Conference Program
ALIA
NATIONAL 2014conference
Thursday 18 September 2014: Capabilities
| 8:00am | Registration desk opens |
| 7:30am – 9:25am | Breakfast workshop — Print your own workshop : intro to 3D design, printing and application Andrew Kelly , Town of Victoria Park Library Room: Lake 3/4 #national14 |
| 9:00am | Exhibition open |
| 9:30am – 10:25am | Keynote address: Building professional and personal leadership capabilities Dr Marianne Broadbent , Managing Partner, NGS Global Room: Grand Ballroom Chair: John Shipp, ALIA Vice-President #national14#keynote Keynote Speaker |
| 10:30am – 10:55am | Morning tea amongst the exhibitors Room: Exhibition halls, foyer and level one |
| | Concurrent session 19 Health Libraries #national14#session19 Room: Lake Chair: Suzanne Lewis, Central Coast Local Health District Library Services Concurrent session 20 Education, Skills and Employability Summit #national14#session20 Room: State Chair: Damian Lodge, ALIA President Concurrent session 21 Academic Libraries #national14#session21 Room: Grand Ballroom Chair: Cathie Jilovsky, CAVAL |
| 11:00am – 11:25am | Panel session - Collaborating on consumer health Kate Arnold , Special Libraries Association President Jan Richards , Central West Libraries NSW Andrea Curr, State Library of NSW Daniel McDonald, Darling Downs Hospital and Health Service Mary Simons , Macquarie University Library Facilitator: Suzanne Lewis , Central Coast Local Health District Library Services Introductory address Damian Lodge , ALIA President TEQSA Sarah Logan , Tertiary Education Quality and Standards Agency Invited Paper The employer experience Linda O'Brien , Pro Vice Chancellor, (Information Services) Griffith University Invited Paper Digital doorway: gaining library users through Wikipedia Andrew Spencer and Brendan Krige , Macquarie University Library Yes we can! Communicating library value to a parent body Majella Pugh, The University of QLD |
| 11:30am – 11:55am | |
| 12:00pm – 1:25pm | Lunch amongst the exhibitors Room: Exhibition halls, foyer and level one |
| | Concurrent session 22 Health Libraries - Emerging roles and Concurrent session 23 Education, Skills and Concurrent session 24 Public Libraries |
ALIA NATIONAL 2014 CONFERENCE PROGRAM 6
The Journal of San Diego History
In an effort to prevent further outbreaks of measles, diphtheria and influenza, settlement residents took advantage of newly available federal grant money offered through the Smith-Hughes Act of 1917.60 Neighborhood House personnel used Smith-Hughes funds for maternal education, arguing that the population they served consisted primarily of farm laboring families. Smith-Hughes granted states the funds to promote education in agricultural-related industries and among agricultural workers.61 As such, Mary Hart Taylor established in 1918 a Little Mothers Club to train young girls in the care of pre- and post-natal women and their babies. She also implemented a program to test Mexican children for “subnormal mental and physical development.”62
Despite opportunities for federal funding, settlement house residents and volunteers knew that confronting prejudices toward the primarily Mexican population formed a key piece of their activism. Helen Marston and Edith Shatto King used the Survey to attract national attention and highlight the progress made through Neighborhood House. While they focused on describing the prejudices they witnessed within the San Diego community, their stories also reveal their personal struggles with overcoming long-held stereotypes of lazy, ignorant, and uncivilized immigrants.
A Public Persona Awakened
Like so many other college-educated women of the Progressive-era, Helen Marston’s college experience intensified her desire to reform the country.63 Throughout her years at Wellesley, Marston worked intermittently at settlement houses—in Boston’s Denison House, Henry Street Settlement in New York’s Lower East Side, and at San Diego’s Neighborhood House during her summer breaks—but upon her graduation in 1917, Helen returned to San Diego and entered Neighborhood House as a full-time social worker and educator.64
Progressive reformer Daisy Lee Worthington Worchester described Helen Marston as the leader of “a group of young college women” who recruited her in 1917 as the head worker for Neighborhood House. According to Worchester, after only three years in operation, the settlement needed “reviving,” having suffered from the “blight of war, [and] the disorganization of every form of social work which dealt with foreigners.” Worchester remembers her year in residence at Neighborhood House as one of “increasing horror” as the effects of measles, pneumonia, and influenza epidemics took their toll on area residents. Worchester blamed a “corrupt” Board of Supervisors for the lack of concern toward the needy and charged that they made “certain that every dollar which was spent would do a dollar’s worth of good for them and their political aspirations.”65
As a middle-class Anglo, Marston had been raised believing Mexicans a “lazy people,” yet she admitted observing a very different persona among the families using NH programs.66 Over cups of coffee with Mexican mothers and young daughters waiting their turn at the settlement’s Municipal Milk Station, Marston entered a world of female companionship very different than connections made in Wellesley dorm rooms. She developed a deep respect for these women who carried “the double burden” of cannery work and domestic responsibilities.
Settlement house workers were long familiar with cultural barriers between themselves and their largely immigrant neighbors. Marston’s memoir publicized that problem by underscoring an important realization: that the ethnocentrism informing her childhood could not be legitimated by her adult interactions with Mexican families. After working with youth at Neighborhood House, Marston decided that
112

|---|

Type out the entire listing again, matching every line exactly.

Conference Program
ALIA
NATIONAL 2014conference
Thursday 18 September 2014: Capabilities
| 8:00am | Registration desk opens |
| 7:30am – 9:25am | Breakfast workshop — Print your own workshop : intro to 3D design, printing and application Andrew Kelly , Town of Victoria Park Library Room: Lake 3/4 #national14 |
| 9:00am | Exhibition open |
| 9:30am – 10:25am | Keynote address: Building professional and personal leadership capabilities Dr Marianne Broadbent , Managing Partner, NGS Global Room: Grand Ballroom Chair: John Shipp, ALIA Vice-President #national14#keynote Keynote Speaker |
| 10:30am – 10:55am | Morning tea amongst the exhibitors Room: Exhibition halls, foyer and level one |
| | Concurrent session 19 Health Libraries #national14#session19 Room: Lake Chair: Suzanne Lewis, Central Coast Local Health District Library Services Concurrent session 20 Education, Skills and Employability Summit #national14#session20 Room: State Chair: Damian Lodge, ALIA President Concurrent session 21 Academic Libraries #national14#session21 Room: Grand Ballroom Chair: Cathie Jilovsky, CAVAL |
| 11:00am – 11:25am | Panel session - Collaborating on consumer health Kate Arnold , Special Libraries Association President Jan Richards , Central West Libraries NSW Andrea Curr, State Library of NSW Daniel McDonald, Darling Downs Hospital and Health Service Mary Simons , Macquarie University Library Facilitator: Suzanne Lewis , Central Coast Local Health District Library Services Introductory address Damian Lodge , ALIA President TEQSA Sarah Logan , Tertiary Education Quality and Standards Agency Invited Paper The employer experience Linda O'Brien , Pro Vice Chancellor, (Information Services) Griffith University Invited Paper Digital doorway: gaining library users through Wikipedia Andrew Spencer and Brendan Krige , Macquarie University Library Yes we can! Communicating library value to a parent body Majella Pugh, The University of QLD |
| 11:30am – 11:55am | |
| 12:00pm – 1:25pm | Lunch amongst the exhibitors Room: Exhibition halls, foyer and level one |
| | Concurrent session 22 Health Libraries - Emerging roles and Concurrent session 23 Education, Skills and Concurrent session 24 Public Libraries |
ALIA NATIONAL 2014 CONFERENCE PROGRAM 6
The Journal of San Diego History
In an effort to prevent further outbreaks of measles, diphtheria and influenza, settlement residents took advantage of newly available federal grant money offered through the Smith-Hughes Act of 1917.60 Neighborhood House personnel used Smith-Hughes funds for maternal education, arguing that the population they served consisted primarily of farm laboring families. Smith-Hughes granted states the funds to promote education in agricultural-related industries and among agricultural workers.61 As such, Mary Hart Taylor established in 1918 a Little Mothers Club to train young girls in the care of pre- and post-natal women and their babies. She also implemented a program to test Mexican children for “subnormal mental and physical development.”62
Despite opportunities for federal funding, settlement house residents and volunteers knew that confronting prejudices toward the primarily Mexican population formed a key piece of their activism. Helen Marston and Edith Shatto King used the Survey to attract national attention and highlight the progress made through Neighborhood House. While they focused on describing the prejudices they witnessed within the San Diego community, their stories also reveal their personal struggles with overcoming long-held stereotypes of lazy, ignorant, and uncivilized immigrants.
A Public Persona Awakened
Like so many other college-educated women of the Progressive-era, Helen Marston’s college experience intensified her desire to reform the country.63 Throughout her years at Wellesley, Marston worked intermittently at settlement houses—in Boston’s Denison House, Henry Street Settlement in New York’s Lower East Side, and at San Diego’s Neighborhood House during her summer breaks—but upon her graduation in 1917, Helen returned to San Diego and entered Neighborhood House as a full-time social worker and educator.64
Progressive reformer Daisy Lee Worthington Worchester described Helen Marston as the leader of “a group of young college women” who recruited her in 1917 as the head worker for Neighborhood House. According to Worchester, after only three years in operation, the settlement needed “reviving,” having suffered from the “blight of war, [and] the disorganization of every form of social work which dealt with foreigners.” Worchester remembers her year in residence at Neighborhood House as one of “increasing horror” as the effects of measles, pneumonia, and influenza epidemics took their toll on area residents. Worchester blamed a “corrupt” Board of Supervisors for the lack of concern toward the needy and charged that they made “certain that every dollar which was spent would do a dollar’s worth of good for them and their political aspirations.”65
As a middle-class Anglo, Marston had been raised believing Mexicans a “lazy people,” yet she admitted observing a very different persona among the families using NH programs.66 Over cups of coffee with Mexican mothers and young daughters waiting their turn at the settlement’s Municipal Milk Station, Marston entered a world of female companionship very different than connections made in Wellesley dorm rooms. She developed a deep respect for these women who carried “the double burden” of cannery work and domestic responsibilities.
Settlement house workers were long familiar with cultural barriers between themselves and their largely immigrant neighbors. Marston’s memoir publicized that problem by underscoring an important realization: that the ethnocentrism informing her childhood could not be legitimated by her adult interactions with Mexican families. After working with youth at Neighborhood House, Marston decided that
112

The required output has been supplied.